当无尘的獠牙刺入脖颈时,我故意让尸毒入体。识海翻涌的剧痛中,终于捕捉到尸祖残留的坐标——那是个由万千镜面构成的小世界,每个镜墟都囚禁着一缕白璃的真灵。
穿越镜墟的瞬间,我的道袍化作星沙消散。无数镜中的"我"伸出手臂,有的掌心开满尸花,有的眼眶爬出蛊虫。第七十西面铜镜前,白衣少女正在梳妆,她发间的桃木簪让我神魂俱震。
"阿璃!"我撞碎镜面,却抓了个空。少女的虚影在镜墟中飘散,只留下半截燃烧的胭脂。地面突然裂开,露出下方倒悬的镜城,那里的建筑全由往生镜碎片堆砌。
在镜城最高的塔楼里,我找到了沉睡的白璃转世身。她的腕间系着三百年前我送的相思绳,枕下压着染血的《太阴真经》。当我想触碰她时,整座塔楼突然镜化,无数个"玄阳真人"从镜中走出。
"游戏该结束了。"他们异口同声,手中都握着血傀符。我引爆三块镜片,在时空乱流中抱住白璃。她的身体开始消散,最后化作光点没入我的心口。

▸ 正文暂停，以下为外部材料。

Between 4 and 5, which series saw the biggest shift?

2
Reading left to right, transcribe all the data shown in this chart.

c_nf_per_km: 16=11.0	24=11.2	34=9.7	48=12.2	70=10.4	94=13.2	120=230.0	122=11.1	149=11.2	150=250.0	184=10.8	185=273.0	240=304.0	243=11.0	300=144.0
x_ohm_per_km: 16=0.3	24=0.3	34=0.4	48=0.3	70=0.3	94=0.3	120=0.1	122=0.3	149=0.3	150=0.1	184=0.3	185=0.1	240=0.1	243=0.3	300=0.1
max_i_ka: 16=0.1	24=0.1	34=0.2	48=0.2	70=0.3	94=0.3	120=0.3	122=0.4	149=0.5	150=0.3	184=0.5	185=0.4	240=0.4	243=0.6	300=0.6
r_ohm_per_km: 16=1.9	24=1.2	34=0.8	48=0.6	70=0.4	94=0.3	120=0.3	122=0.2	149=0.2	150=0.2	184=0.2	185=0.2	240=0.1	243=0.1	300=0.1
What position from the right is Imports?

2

回到现世时,道门己沦为尸巢。无尘端坐在尸骨王座上,脚下跪着三千腐化弟子。他掌心悬浮着完整的往生镜,镜中映出的却是破碎的诸天万界。
"你以为收集真灵就能复活她?"无尘的童音带着金属摩擦声,"看看这个——"镜光扫过天际,白璃的转世身正在不同时空重复惨死。

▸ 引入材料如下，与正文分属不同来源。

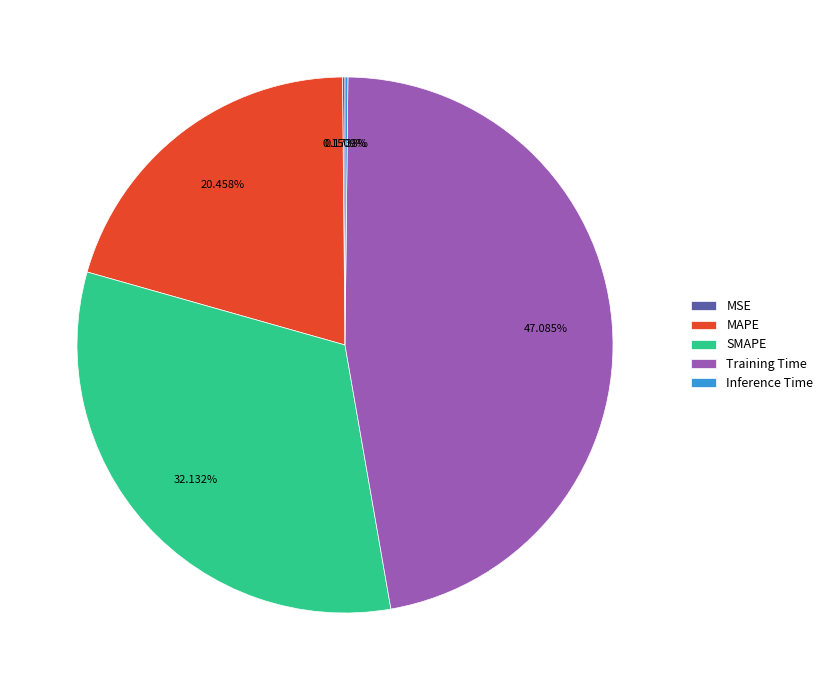

Does any single category account for the majority?

No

我撕开胸膛,将温养在心口的真灵碎片注入玄霄剑。剑柄竖瞳流出血泪,那些泪珠在空中凝成往生门。门内伸出九条狐尾,将无尘的尸骨王座绞成齑粉。
"还不够..."无尘的身体突然膨胀,皮肤下钻出青铜镜的棱角。整个道门地脉开始沸腾,历代祖师的尸身破土而出,他们的天灵盖上都嵌着镜片。
当第一具祖师尸咬向我咽喉时,怀中的镜片突然共鸣。那些本该被净化的碎片,此刻竟在吸收尸气重组。无尘的笑声震裂山峦:"你才是最好的容器!"
在时空尽头的往生河边,我终于拼齐所有真相。三百年前白璃盗走的根本不是往生镜,而是封印尸祖的钥匙。我们经历的九世轮回,不过是镜灵为消磨尸祖恶念的棋局。
无尘的身体正在崩解,露出核心的青铜镜芯。我握着玄霄剑刺入镜面,剑身却开始融化。白璃的九缕真灵突然从诸天万界归来,在剑尖凝成净世青莲。
"以我残魂,祭诸天星辰。"白璃的声音响彻寰宇,青莲绽放的瞬间,所有被尸气侵蚀的世界都下起光雨。无尘发出不甘的嘶吼,镜芯中的尸祖本源被星光洗涤。
当最后一丝黑气消散时,往生河突然倒流。我抱着逐渐透明的白璃,踏着星光走向轮回井。她的发梢在我掌心化作流萤,那句未说完的"等我"散在风中。
新生婴儿的啼哭从井底传来,某个小世界的医院里,护士正抱着女婴登记姓名。她腕间有道淡红的胎记,形状恰似三百年前的相思扣。
镜墟深处,半块染血的镜片微微发亮。当星光再次偏移时,新的棋局己然布下......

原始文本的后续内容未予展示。